Writing the future
When I was little and learning how to write, I asked my mother why the words had to go from left to right on the page. She told me that language scripts can run right to left, left to right, vertically … but all of them have rules; so that we can understand each other more easily. Fixated on my immediate concern, I suggested I might prefer to write from right to left. She responded that I absolutely could do this, but it would make it harder for others to follow what I was trying to say. (My mum adds that I was not fully convinced; but the classroom reward system of elephant stamps won out.)
I now work in a research and engagement role in a lab where my colleagues have the power to cipher computational meaning in codes I don’t understand. And I have a better appreciation of what my mother was trying to teach me about communication.
How we are represented is always curated: by the cultures and paradigms we live in; by ourselves (what we choose to share and how we choose to share it); and by others exercising their capacity to interpret and disclose things about us. “Controlling the narrative” is recognised as a core aspect of public relations, but the significance of storytelling has deeper roots in the exercise of power.
Stories shape how I am seen and valued; how I relate to others; my expectations of society and understanding of the rules by which it functions; and my capacity to refuse, accept, or enact change. Stories are one of humanity’s most powerful and universal ways of connecting knowledge and connecting with each other.
So, when I sat down to write a blog post introducing myself as a member of the AiLECS team, what came to mind were three quotes from the collective imagination of science fiction:
- Any sufficiently advanced technology is indistinguishable from magic.
– Arthur C Clarke
- The future is already here, it’s just not evenly distributed.
- All that you touch you change. All that you change changes you.
The significance of these quotes to me – and their relevance for communicating the work of AiLECS lab – is in how they prompt us to think about where design and outcomes of AI-informed technology might align or diverge with human concepts of:
The words of Clarke, Gibson, and Butler are cues. They push us to reflect on the social context of technology and the faith people put in it; to scrutinise the possibilities we are trying to activate with these tools (and how these are actualised); and to make choices based on recognition and respect for the consequences of our actions … and those of the machines we train.
I believe that disrupting cultures of data entitlement is a critical imperative for achieving better data futures. This is a large part of what motivated me to join the AiLECS Lab. I am heartened that the lab has a focus on developing approaches that pay attention to the ethics of the data supply chain behind machine learning technologies, as well as the impacts of implementation.
The work of AiLECS lab is geared toward meaningful outcomes: developing innovative capabilities for community protection. One such research area focuses on improving technologies for countering online child exploitation. Undeniably important work against some of the most distressing examples of criminal activity. Preventing CSAM (child sexual abuse material) is also an area where the grey area of ‘by any means necessary’ is never far distant. Being clear about the basis on which technological tools and interventions for law enforcement are premised, designed and implemented is critical: for evidentiary integrity and procedural fairness; for trauma-informed practice that mitigates systemic harms to victim-survivors and investigators of CSAM; and for building and maintaining citizen trust in law enforcement.
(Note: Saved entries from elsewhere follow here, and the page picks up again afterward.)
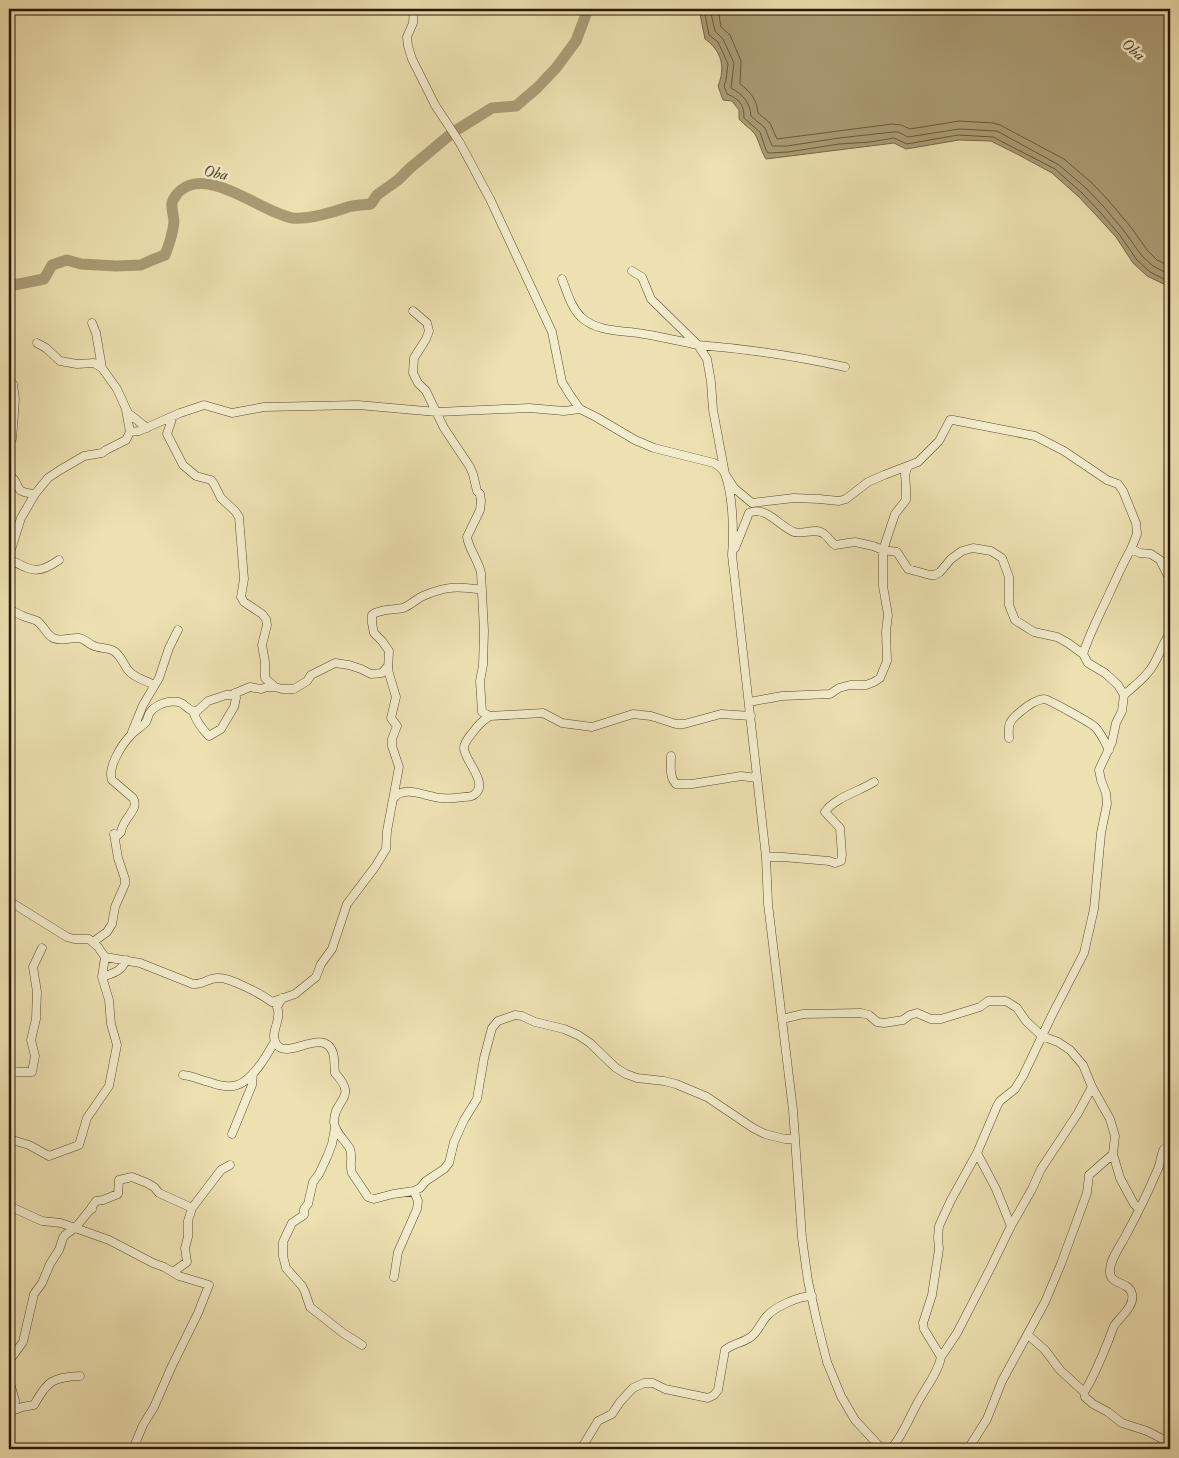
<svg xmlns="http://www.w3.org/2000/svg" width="1179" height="1458" font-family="'IM FELL Double Pica',serif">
  <rect width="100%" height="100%" fill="#ede1b1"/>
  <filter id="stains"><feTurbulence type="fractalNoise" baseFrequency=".004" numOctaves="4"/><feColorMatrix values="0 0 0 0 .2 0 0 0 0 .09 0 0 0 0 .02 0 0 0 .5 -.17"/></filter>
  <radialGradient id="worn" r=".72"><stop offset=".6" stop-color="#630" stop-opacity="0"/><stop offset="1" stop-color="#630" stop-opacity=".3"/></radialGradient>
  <!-- water -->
  <path fill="#aa9c75" stroke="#766746" d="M699 9H1170V287L1147 276 1133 263 1116 237 1095 214 1079 197 1052 173 1017 154 991 141 959 140 906 149 894 143 766 159C761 151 760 144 756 136 753 130 744 125 739 119V110L732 101 723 100 718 86C726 67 721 50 705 39Z"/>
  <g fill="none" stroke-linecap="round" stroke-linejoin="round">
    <!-- shore -->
    <path stroke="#695a3a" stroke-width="1" d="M704 9 709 35 718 42 728 64 726 80 724 86 727 94C739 99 744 104 744 118L760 132 766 150 768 153 788 152 839 144 870 142 894 138 907 144 958 135 993 137 1055 169 1082 193 1099 211 1119 234 1137 260 1150 272 1170 282
      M710 9 715 31 723 39 734 63 731 88C743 94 750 103 751 116L765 128 772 146H787L839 138 893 132H898L908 137 959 129 997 131 1059 165 1087 189 1104 207 1124 231 1142 256 1153 266 1170 275
      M718 9 721 27 730 35 741 61 740 84C750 91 757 100 758 113L770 123 777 139 892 124 901 125 910 129 959 121 993 123 1000 125 1064 159 1092 183 1109 201 1130 226 1148 251 1157 260 1170 266"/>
    <!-- river -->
    <path stroke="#aa9c75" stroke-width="11" d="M455 131 492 108 516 106 537 88 556 68 576 41 588 9
      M9 286 44 279 52 265 67 260 81 264 116 266 141 265 152 260 165 255C169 245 173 232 174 222 174 216 171 209 172 203 173 199 178 192 181 190 210 167 261 212 292 218 307 220 334 212 348 207 355 205 364 205 371 204L377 195 398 180 409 169 451 134"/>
    <!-- street casing -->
    <g stroke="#594a2c" stroke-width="9">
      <path id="street" d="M414 9 413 23 407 37 408 46 412 59 435 105 460 143 490 199 552 332 562 382 570 395 580 409 596 417 635 440 654 448 714 463C719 466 723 469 725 474 733 495 734 533 732 555L766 857 768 904 793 1110 802 1238 808 1281 817 1322 827 1362 841 1396 855 1420 882 1449
        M632 271 642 277 651 299 698 345C748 349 796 356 845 367
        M562 279C567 292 571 307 581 317 598 333 624 330 644 334 662 337 680 341 698 345L707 359 711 382 713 410 725 474 734 488 752 503 794 498 819 499 839 501 846 499 868 482 884 475 918 462 939 441 950 420H953L1035 436 1064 451 1107 480 1118 484 1123 491 1136 523 1137 534 1131 549
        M413 311 427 323 429 331 426 339 414 358 413 373 418 383 426 391 444 428 470 467 473 474 477 491 480 494 481 501 480 510 467 537C469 550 478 559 481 573L484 631 483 665 480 681 482 712 490 716
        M92 323 96 333 102 368 117 389 128 413 147 428
        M37 343 46 348 60 361 77 364 94 363 102 368
        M126 410 130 432
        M173 416 167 434 183 465 196 476 211 480 214 484 221 498 235 511 239 517 244 579 241 597 244 602 262 614 266 619 267 625 262 645 265 662V678L275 687
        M9 445 12 439 13 427 15 399 13 384
        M9 475C24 485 10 492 35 494
        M735 548 749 513C766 505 780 527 794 532 803 535 816 527 824 534 829 537 830 542 835 545L855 542 873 546 883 550 897 552 908 569 930 575H935L940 572 951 559 962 551 973 548 991 551 1002 558 1009 577V605L1015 620 1034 632 1057 637 1068 643 1083 654 1088 663 1105 673 1118 685 1124 695 1122 711 1116 723 1112 742 1099 770 1101 780 1106 793 1107 804 1101 833 1094 909 1084 953 1052 1015 1023 1076 1015 1089 1000 1101 997 1106 977 1153 951 1200 939 1226 938 1238 939 1249 932 1295 923 1323 924 1329 941 1357C938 1373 926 1387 918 1402 909 1418 903 1435 891 1449
        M9 556 21 518 35 494 48 478 60 470 84 456 102 453 106 450 126 440 130 432 139 431 180 413 204 405 232 413 264 407 358 405 437 412 529 408 564 411 580 409
        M9 559C31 570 36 576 59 560
        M9 609C13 611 18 614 23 616 27 618 33 619 37 621 44 626 46 634 53 638 61 642 71 637 79 638 86 639 87 643 92 645 99 649 107 647 114 651 121 656 123 663 128 670 135 679 146 680 154 685
        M1083 654C1090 632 1101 612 1110 592 1117 577 1123 563 1131 549L1140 553 1151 554 1160 560 1170 580
        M1124 695C1135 685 1148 676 1155 662 1160 653 1163 643 1170 633
        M749 702 782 696 830 694 839 688 850 685H866L874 682 880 678 887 661 886 631 888 615 883 586V550L895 514 906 500V487L905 474 908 466
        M193 711C196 721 202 729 209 736L221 729 234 707 236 698 235 693
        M132 732 143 705 159 678 169 648 178 630
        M1009 738C1008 724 1009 721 1020 712 1027 706 1035 700 1044 699 1048 699 1091 723 1095 727 1101 733 1105 742 1109 750
        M671 756C671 766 669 777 676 784H692L741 776 757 778
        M393 799C404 784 426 797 441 798 448 799 457 798 464 797 468 797 472 797 475 794 489 783 464 760 464 748 464 742 470 736 473 732 478 725 483 720 490 716L543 713 562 723 592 727 633 714 651 716 676 724H684L721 714 751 716
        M766 857H783L829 861 835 863 841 861 842 855 840 828 825 812C834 798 860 791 874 782
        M9 901 67 937 74 939H89L98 947 105 957 140 963 193 984C204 985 209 977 219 978 231 978 261 994 272 1002L295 994 316 977 321 964 332 949 347 904 375 867 386 849 387 831 399 767 392 746V739L397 726 391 718 396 697 388 670 389 651 382 641 374 633 372 623V615C379 609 394 610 403 608 411 605 416 599 423 596 446 586 458 586 482 590
        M93 942 107 932 112 924 115 907 125 884V879L118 858 114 834 118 835 121 832C123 817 140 810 133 798L112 780C107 768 122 744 131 735 135 730 142 727 146 722 148 719 148 714 151 711 154 707 162 703 168 702 186 699 183 709 196 712L208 701 226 695H231L250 687 261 689 267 687H275L282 689H294L307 681 311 675 335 663 349 665 361 669 371 674 382 673 388 666
        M102 977C113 973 121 972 126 960
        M282 998 277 1007C283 1019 268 1034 277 1045 289 1060 324 1026 333 1053 335 1059 334 1066 335 1073 359 1099 334 1098 334 1122 335 1133 345 1140 350 1149 353 1157 349 1165 352 1173L368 1197 374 1199 393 1194 414 1191 420 1188 426 1181 444 1169 449 1163 454 1142 464 1120 477 1099 484 1058 492 1028 498 1021 515 1015 522 1016 535 1022 564 1029 578 1035 590 1043 616 1068 626 1074 637 1078 664 1081 676 1084 707 1097 753 1128 765 1134 785 1139H795
        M782 1019 803 1014 861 1013 869 1015 877 1022 884 1023 903 1020 910 1015 917 1013 931 1019H941L980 1007 988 1001H1006L1017 1008 1026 1021 1042 1036 1058 1042 1070 1050 1083 1065 1092 1087 1110 1119 1115 1136 1113 1154 1120 1178 1134 1204 1139 1209
        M9 1070 17 1072H32L35 1056 31 1040 36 1019 37 992 33 967 42 948
        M183 1075C193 1076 200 1080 209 1082 217 1085 229 1088 237 1085 253 1080 267 1055 275 1041
        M335 1128 332 1144 327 1157 319 1174 313 1182 308 1204 304 1209V1215L292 1223 283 1242V1256L286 1268 302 1286 305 1292 310 1307 343 1333 362 1345
        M232 1134 252 1085 253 1073
        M9 1139 29 1145 49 1156 79 1145 87 1118 109 1086 117 1045 111 1024 109 1000 102 977 105 957
        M1164 1149C1160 1156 1161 1164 1157 1171 1148 1192 1138 1213 1127 1233 1122 1244 1110 1258 1110 1271 1109 1285 1129 1281 1132 1294 1135 1306 1120 1317 1114 1326 1111 1332 1110 1338 1107 1344 1100 1361 1094 1377 1084 1392L1085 1397 1093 1404 1108 1412 1122 1423 1147 1431 1170 1443
        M977 1153 996 1189 1011 1226
        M9 1206 42 1221 61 1223 109 1240 153 1263 164 1267 179 1276 209 1285 198 1313 171 1368 154 1407 143 1425 133 1449
        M173 1272 187 1262 185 1248 188 1237V1221L192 1208 221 1170 230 1165
        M394 1277 398 1252 417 1209 418 1201 414 1191
        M1028 1335 1045 1350 1060 1370 1084 1392
        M941 1357 957 1333 991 1267 1011 1226 1032 1189 1041 1169 1078 1113 1092 1087
        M9 1361 23 1342 34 1294 42 1283 50 1264 59 1250 63 1238 65 1235 76 1227 89 1211 92 1209 91 1208 96 1201 103 1200 118 1194 119 1180 132 1177 147 1183 154 1187 159 1193 192 1208
        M9 1379 15 1401 14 1409
        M9 1412 22 1407 34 1405C47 1381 53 1377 80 1376
        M581 1449 598 1421 612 1414 620 1402 633 1388 644 1383H653L665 1389 708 1398 714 1395 718 1390 725 1350C733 1343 744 1343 752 1336 758 1331 761 1323 766 1317 774 1307 799 1296 812 1296
        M968 1449 987 1419 1002 1381 1045 1302 1061 1264 1087 1193 1089 1175 1113 1154"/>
    </g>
    <!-- street -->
    <use href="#street" stroke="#f3eccc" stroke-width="8"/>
  </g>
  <g text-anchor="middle" stroke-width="5" stroke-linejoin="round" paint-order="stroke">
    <!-- water labels -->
    <g font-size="16" font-style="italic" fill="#5c4c2f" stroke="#f3eccc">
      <text transform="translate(1134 49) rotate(40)" y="6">Oba</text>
      <text transform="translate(216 172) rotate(11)" y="6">Oba</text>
    </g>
  </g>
  <!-- margin -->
  <rect width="1179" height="1458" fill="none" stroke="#ede1b1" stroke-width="30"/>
  <rect x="10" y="10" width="1159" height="1438" fill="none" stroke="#281700" stroke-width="2.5"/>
  <rect x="15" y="15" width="1149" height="1428" fill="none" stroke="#281700"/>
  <rect width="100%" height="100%" filter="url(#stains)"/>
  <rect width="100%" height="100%" fill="url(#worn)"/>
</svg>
In a research lab devoted to AI for Law Enforcement and Community Safety, imagining technical solutions in isolation is not enough. We must also be cognisant of the underlying values, rationale and lived effects of laws that are being enforced by technology. We must engage with policy decisions, legislation, and regulation that govern the extent to which people can choose or challenge how they interact with machine learning as it is embedded in daily life and everyday magic. And we must be alert and responsive to which communities are having their safety prioritised, enhanced, compromised, or overlooked along the way.
Author: Nina Lewis
Nina is a research fellow with the AiLECS Lab. She is project lead for the VALID project (Veracity, Agency, Longevity, and Integrity in Datasets), and the #MyPicturesMatter crowdsourcing initiative (launching in June).